● **INSTRUCTIONS TO FOLLOW**:
Report the number of lines below in which the word "Mumbai" occurs. Nothing else is needed.

● **EXTRACTED ENTRIES**:
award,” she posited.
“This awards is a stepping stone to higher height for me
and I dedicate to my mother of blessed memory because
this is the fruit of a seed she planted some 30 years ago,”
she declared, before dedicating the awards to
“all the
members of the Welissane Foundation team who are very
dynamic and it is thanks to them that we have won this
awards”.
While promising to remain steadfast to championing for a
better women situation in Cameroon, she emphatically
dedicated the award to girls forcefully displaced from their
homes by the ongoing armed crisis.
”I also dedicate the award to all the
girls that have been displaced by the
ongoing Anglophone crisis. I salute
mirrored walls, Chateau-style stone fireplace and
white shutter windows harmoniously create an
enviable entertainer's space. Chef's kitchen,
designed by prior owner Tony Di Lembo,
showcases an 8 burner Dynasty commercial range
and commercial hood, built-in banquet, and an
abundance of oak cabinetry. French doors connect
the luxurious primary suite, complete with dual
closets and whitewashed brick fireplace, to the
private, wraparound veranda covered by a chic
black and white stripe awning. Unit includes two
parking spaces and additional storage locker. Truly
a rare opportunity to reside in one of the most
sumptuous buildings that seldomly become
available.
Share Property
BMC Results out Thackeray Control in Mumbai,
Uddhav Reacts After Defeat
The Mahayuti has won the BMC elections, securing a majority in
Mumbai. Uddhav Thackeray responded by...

* * *

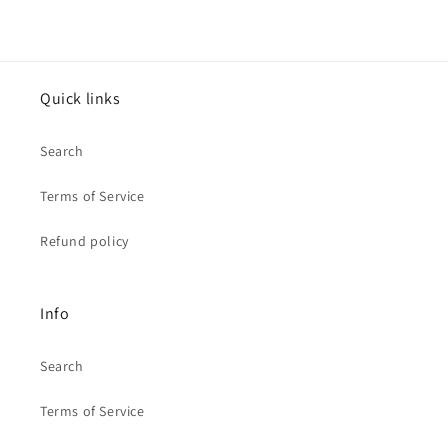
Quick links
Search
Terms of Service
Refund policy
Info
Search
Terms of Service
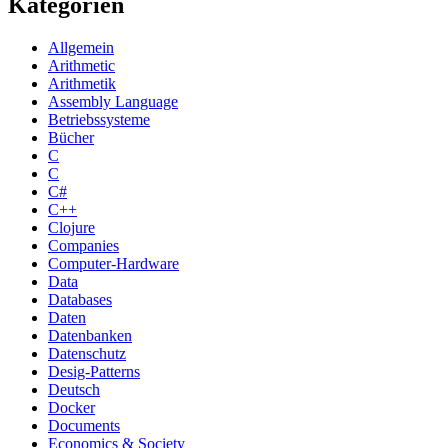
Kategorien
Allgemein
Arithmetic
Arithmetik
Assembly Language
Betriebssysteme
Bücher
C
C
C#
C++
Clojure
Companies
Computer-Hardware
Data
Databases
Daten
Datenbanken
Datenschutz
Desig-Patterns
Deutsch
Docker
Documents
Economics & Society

* * *

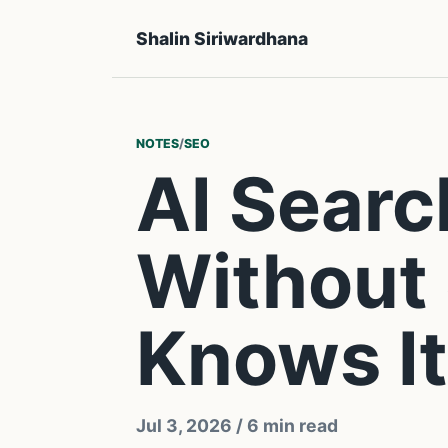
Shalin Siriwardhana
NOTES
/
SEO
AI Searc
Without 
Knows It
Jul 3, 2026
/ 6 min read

● **WRITTEN RESPONSE**:
2